Entangled Life: How fungi make our worlds, change our minds and shape our futures
- Author: Merlin Sheldrake
- Language: English
- Genre: Non fiction
- Publisher: Random House
- Publication date: 12 May 2020
- Publication place: England
- Media type: Print
- Pages: 368
- Award: Wainwright Prize for writing on global conservation
- ISBN: 978-0-525-51031-4

= Entangled Life =

2020 non-fiction book by Merlin Sheldrake

Entangled Life: How Fungi Make Our Worlds, Change Our Minds and Shape Our Futures is a 2020 non-fiction book on mycology by the British biologist Merlin Sheldrake.

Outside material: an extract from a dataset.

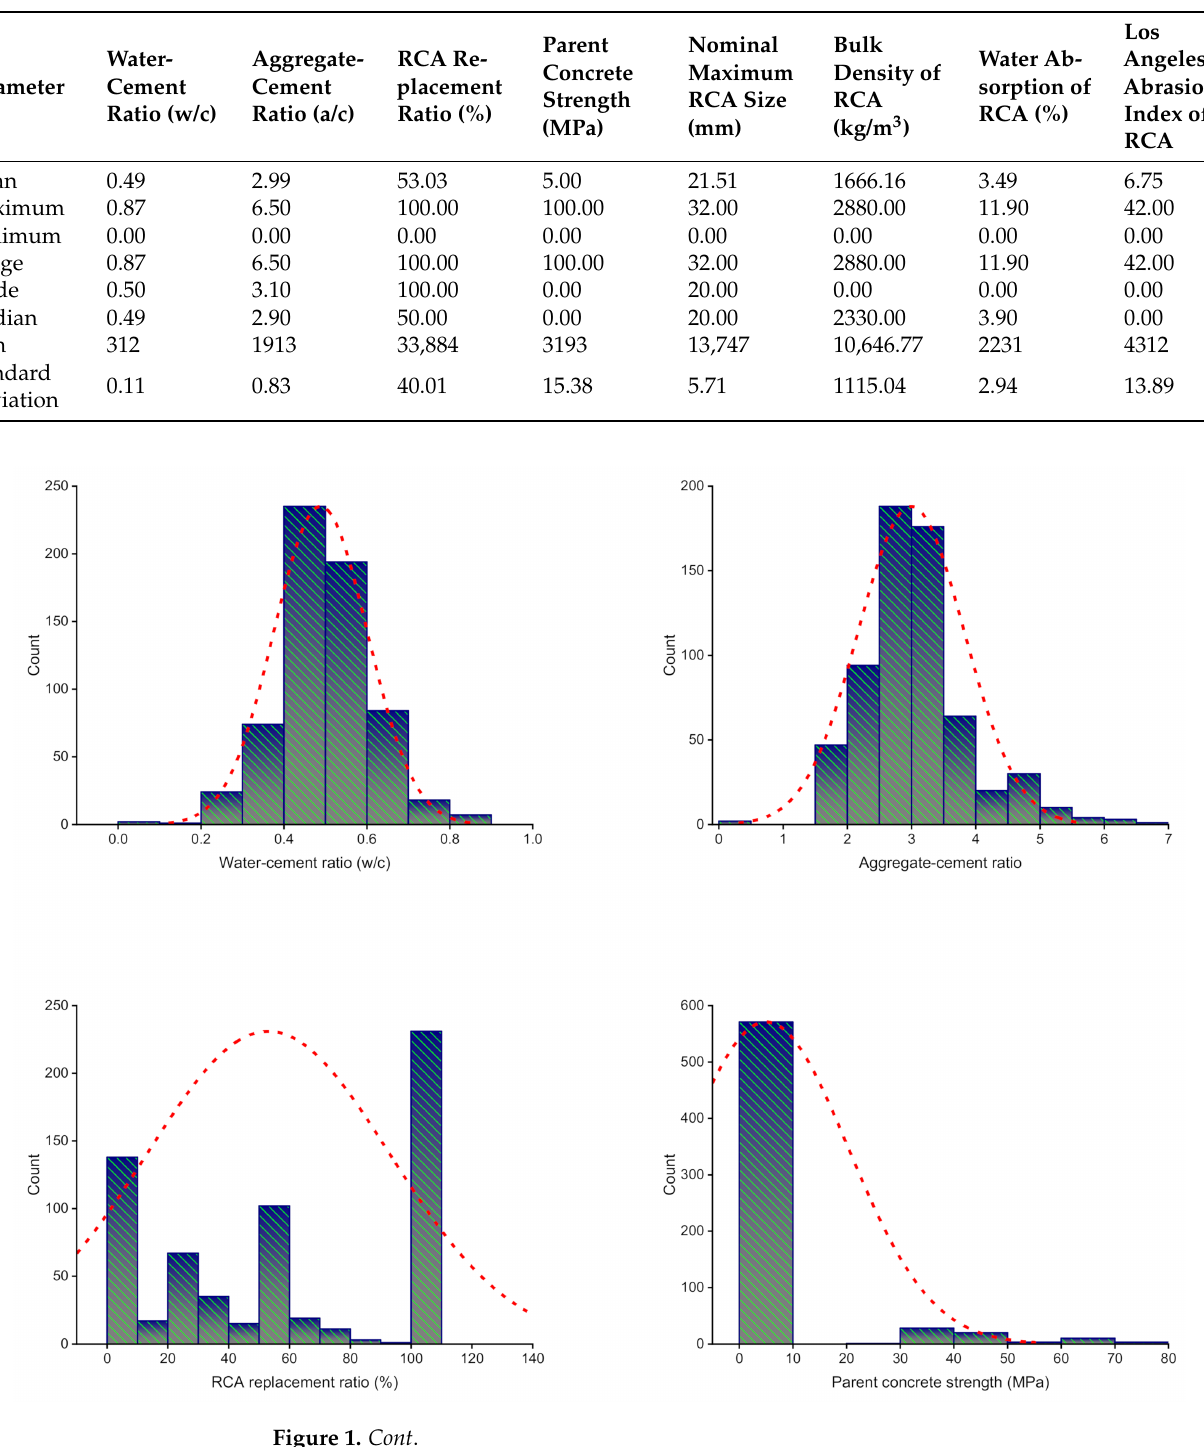
Table 1. Descriptive assessment results of input factors used.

His first book, it was published by Random House on 12 May 2020. Among the several accolades the book and author have received was the 2021 Royal Society Prize for Science Books.

==Author==
Sheldrake is an expert in mycorrhizal fungi, holds a PhD in tropical ecology from the University of Cambridge for his work on underground fungal networks in tropical forests in Panama, where he was a predoctoral research fellow of the Smithsonian Tropical Research Institute, and he is on the advisory board of the Society for the Protection of Underground Networks (SPUN). His research is primarily in the fields of fungal biology and the history of Amazonian ethnobotany. He is the son of Rupert Sheldrake, a New Age author, and Jill Purce, an author and therapist, and the brother of musician Cosmo Sheldrake.

==Summary==
The book looks at fungi from a number of angles, including decomposition, fermentation, nutrient distribution, psilocybin production, the evolutionary role fungi play in plants, and the ways in which humans relate to the fungal kingdom. It uses music and philosophy to illustrate its thesis, and introduces readers to a number of central strands of research on mycology. It is also a personal account of Sheldrake's experiences with fungi.

==Reception==
Jennifer Szalai of The New York Times called the book an "ebullient and ambitious exploration" of fungi, adding, "reading it left me not just moved but altered, eager to disseminate its message of what fungi can do." Eugenia Bone of The Wall Street Journal called it "a gorgeous book of literary nature writing in the tradition of [Robert] Macfarlane and John Fowles, ripe with insight and erudition." Rachel Cooke of The Observer called it "an astonishing book that could alter our perceptions of fungi forever." Richard Kerridge, reviewing the book in The Guardian, wrote that "when we look closely [at fungi], we meet large, unsettling questions... [Sheldrake] carries us easily into these questions with ebullience and precision."

== Awards and honors ==
The book was named on Time magazine's list of the 100 Must-Read Books of 2020 and The Daily Telegraphs list of the 50 Best Books of 2020, and was chosen as one of the best nature books of 2020 by The Times. It was serialized on BBC Radio 4 as the book of the week, and is a Sunday Times best-seller. It won the Wainwright Prize in the Global Conservation Writing category, the Guild of Food Writers First Book Award, and the 2021 Royal Society Science Book Prize. It was shortlisted for the 2021 British Book Award for Non-Fiction: Narrative Book of the Year.

==Other media==
Sheldrake presented the documentary Fungi: Web of Life, narrated by Björk.
===Popular culture===
- Entangled Life was an inspiration for the Spring 2021 couture collection by Iris van Herpen.
- A scene in “Midnight Train to Royston”, the eleventh episode of the second season of the sports comedy-drama series Ted Lasso, shows Coach Beard reading Entangled Life, highlighting his love of mushrooms.